Ольга Бигильдинская: Пьеса «Оборванец» написана в 1993 году. Я знаю, что Вы предлагали ее в другие театры и даже хотели снимать кино, но никто не соглашался. Спектакль в РАМТе вышел в 2019 году, спустя 26 лет после написания текста. Ольга Егошина говорит о том, что в этой пьесе «создан портрет эпохи, которая не хочет окончательно уйти». И что, вынося этот текст на сцену, мы пытаемся проститься с прошлым. Так ли это? Это текст о другой эпохе или про нас сегодняшних?

Александр Доронин: Мы сыграли премьеру 1 апреля 2019 года, в годину Михаила Юрьевича (день памяти М.Угарова, ушедшего из жизни 1 апреля 2018 г. – прим. ред). Таким поступком театр выразил уважение к драматургу. Я не думаю, что много всего поменялось с 1993-го года. Для меня этот текст не какой-то астральный, а, наоборот, очень живой. В спектакле есть вкрапления из «Разбора вещей» – повести Угарова по мотивам «Оборванца».

Ольга Лысак: И еще пьесы «Маскарад Маскарад».

Александр Доронин: Но «Разбор вещей» прямо зеркальце «Оборванца». Текст живет, как жива память о человеке.

Алексей Мишаков: Поменялось после 1993-го года только то, что троллейбус, о котором там говорится, не ходит теперь в Москве. Этот текст в нас попадает, потому что он про нас. Думать, что мы не оборванцы, не Колечка и не Леша, это, в принципе, неправильно, у всех рыльца в пушку.

Ольга Бигильдинская: Я хочу более подробно поговорить о ваших героях. Первое, на что обращаешь в ней внимание – люди друг у друга крадут. Это национальная наша черта или нет?

Владимир Мирзоев: Там речь идет не столько о воровстве и краже, сколько о зависти, о горечи. По сути, о ресентименте. Это термин, введенный Ницше. Суть его в том, что люди – иногда отдельные личности, иногда группы населения, а иногда и целые народы – испытывают (это часто бывает после военных поражений, например, или после революции) горечь и зависть по отношению к соседям, даже по отношению к близким. Это бывает внутри семьи, а бывает внутри огромной территории. Из этого ресентимента в свою очередь рождаются ужасные поступки, которые характерны для наших героев. А иногда рождаются войны, революции. Социологи называют это «негативная идентичность», когда человек не понимает своих возможностей, не строит свою жизнь, опираясь на смыслы, которые внутри его головы рождаются, не опирается на свою духовную силу, на большую историю, а полностью захвачен негативными чувствами и чаще всего по отношению к другому. То есть, это психопроекция, которая идет в сторону другого человека в смысле чужака, пришельца: эмигранта, гастарбайтера или соседа. Из этого чувства «я ненавижу другого» складывается смысл жизни, из желания сделать чужаку, другому больно, забрать у него женщину, землю, родину. Из этого и рождается поведение. Оно не созидательно, а разрушительно. Наши оборванцы – такие варвары, погруженные в архаику и ресентимент. Они этим живут, дышат, как воздухом, это их естественное состояние. Это не редкий момент в их жизни, когда они слетели с катушек, впали истерику, а потом вернулись к норме – ресентимент и есть их норма, передающаяся из поколения в поколение.

.....

Задания:
[1] Какой термин, по словам Владимира Мирзоева в отрывке интервью о пьесе «Оборванец», был введён Ницше?
[2] Продолжите отрывок интервью о пьесе «Оборванец», начав сразу после последней реплики.
Строки, приведённые далее, к работе с отрывком отношения не имеют.

Блок данных:
.....

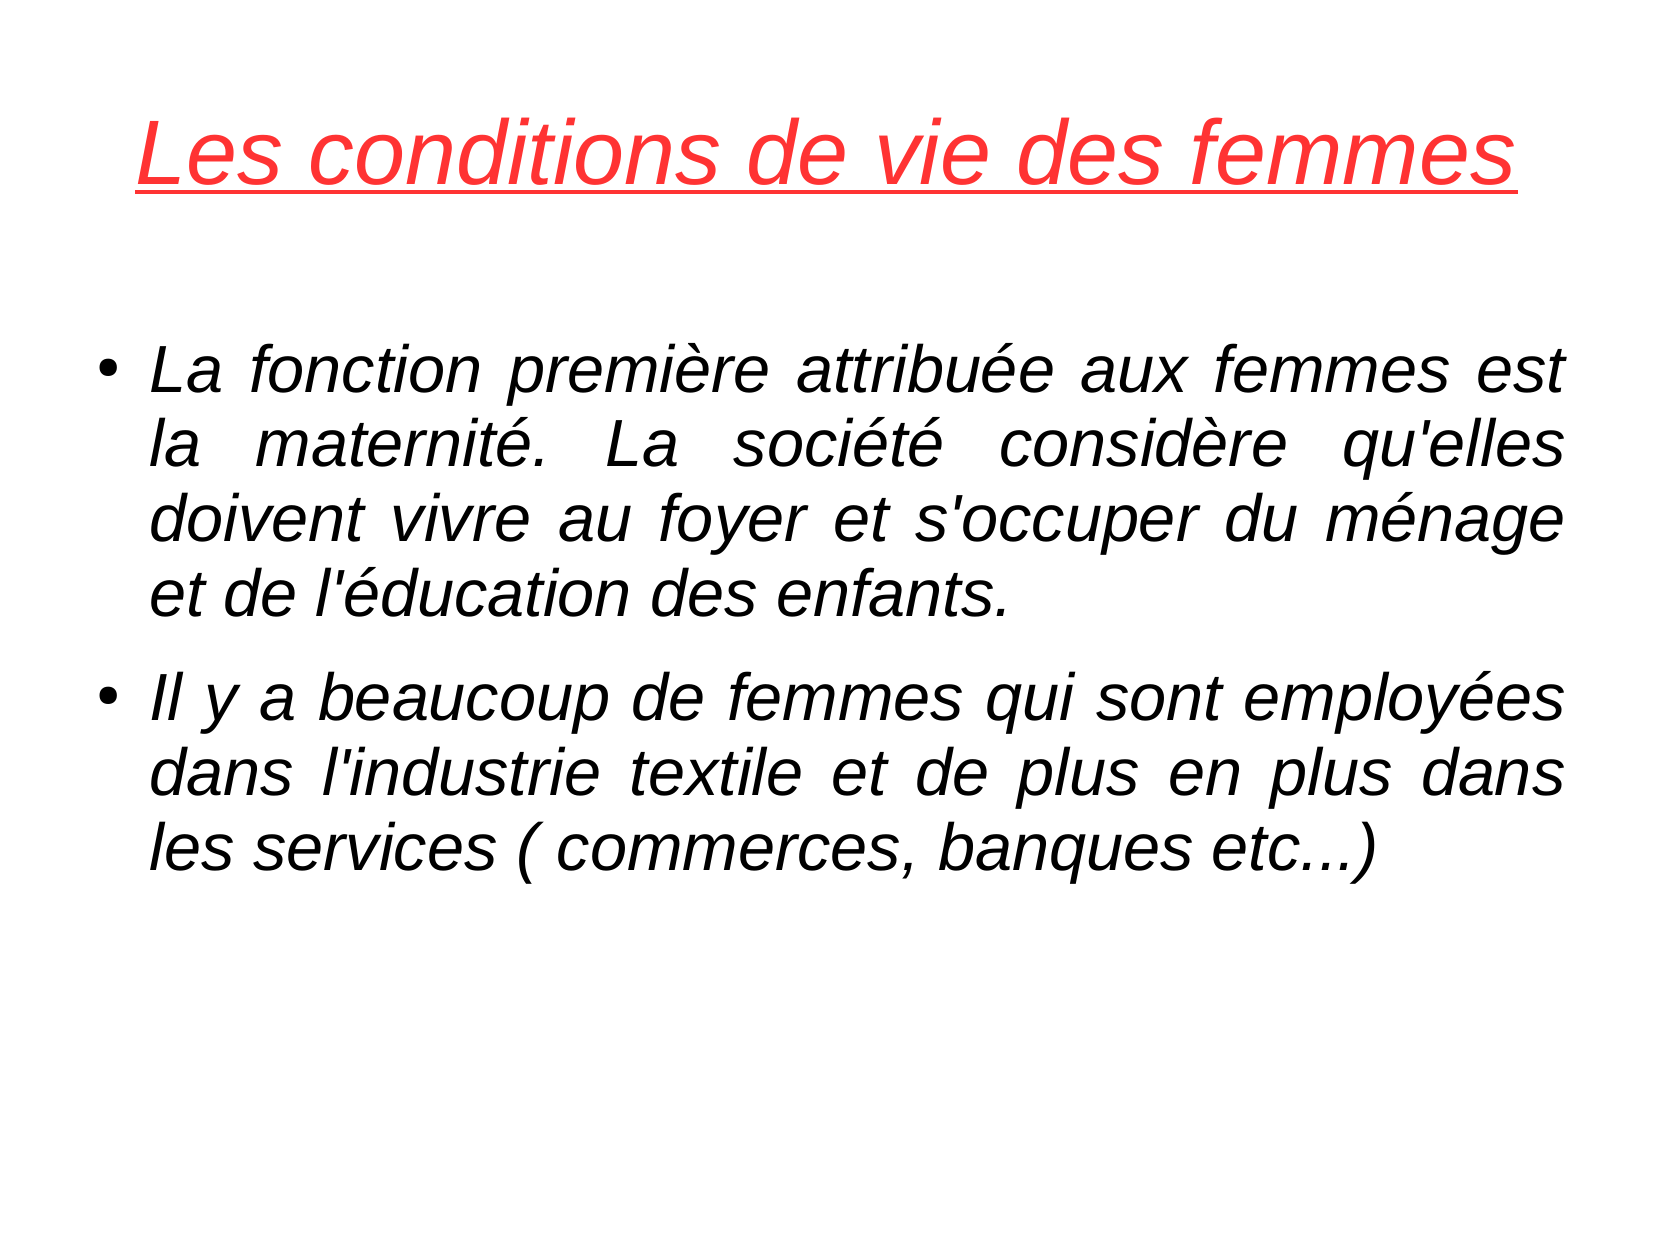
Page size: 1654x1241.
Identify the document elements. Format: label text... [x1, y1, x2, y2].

.....

Ответы по заданиям:
[1] Ресентимент.

[2]
Ольга Лысак: Вы уже упоминали Ольгу Егошину в связи с темой герметичности во времени, и Владимир Владимирович про это немножко сказал, что текст не линеен, а объемен. Мне не кажется, что эта пьеса герметична в плане времени. Там есть отсылки, типа десяточки красненькой с Лениным, которую находит бабушка Тихонова, 26-го троллейбуса. Ключики ко времени рассыпаны по всей пьесе, но, мне кажется, живость текста, его актуальность, свежесть, которая находит отклик в зале, связана с вневременностью. Потому что то, о чем мы говорим здесь – зависть, ресентимент, обида, обвинения другого – вневременные черты, являющиеся маховиком спектакля и пьесы. Мне кажется, в этом и ценность материала, что он может звучать и сейчас.
Юрий Любимов говорил: «Я столько шедевров поставил. Люди посмотрели. Должны уже все стать идеальными после моих спектаклей». То есть, зрители посмотрели и вышли бы другими, и театр бы менял человека. Мы к этому стремимся, безусловно.
Владимир Владимирович сказал, что Михаил Юрьевич обиделся на постановку «Голуби». Это была его мощная тема, он создал «Театр.doc» и целое направление драматургов, когда это было текстоцентрично. То есть, когда он говорил, что не надо интерпретировать тексты, не надо никакой глубины, а нужно оставить так, как написали. Он говорил, что если хочешь, чтобы пьеса не имела искажений, тогда делай это сам, и воспитал целую плеяду режиссеров-драматургов, которые следовали этой традиции. Другое дело, что здесь важно совпадение с режиссером, о чем и говорил Владимир Владимирович. Михаил Юрьевич часто это слово использовал: «О! Здесь мы с вами совпадаем!» Поиск каких-то кодов по группе крови, по культурным секретам – это тоже очень важно.

Ольга Бигильдинская: Спасибо. Здесь нужно сказать, что Ольга – актриса и режиссер «Театра.doc». Она знает, о чем говорит, имея непосредственное отношение к этому проекту.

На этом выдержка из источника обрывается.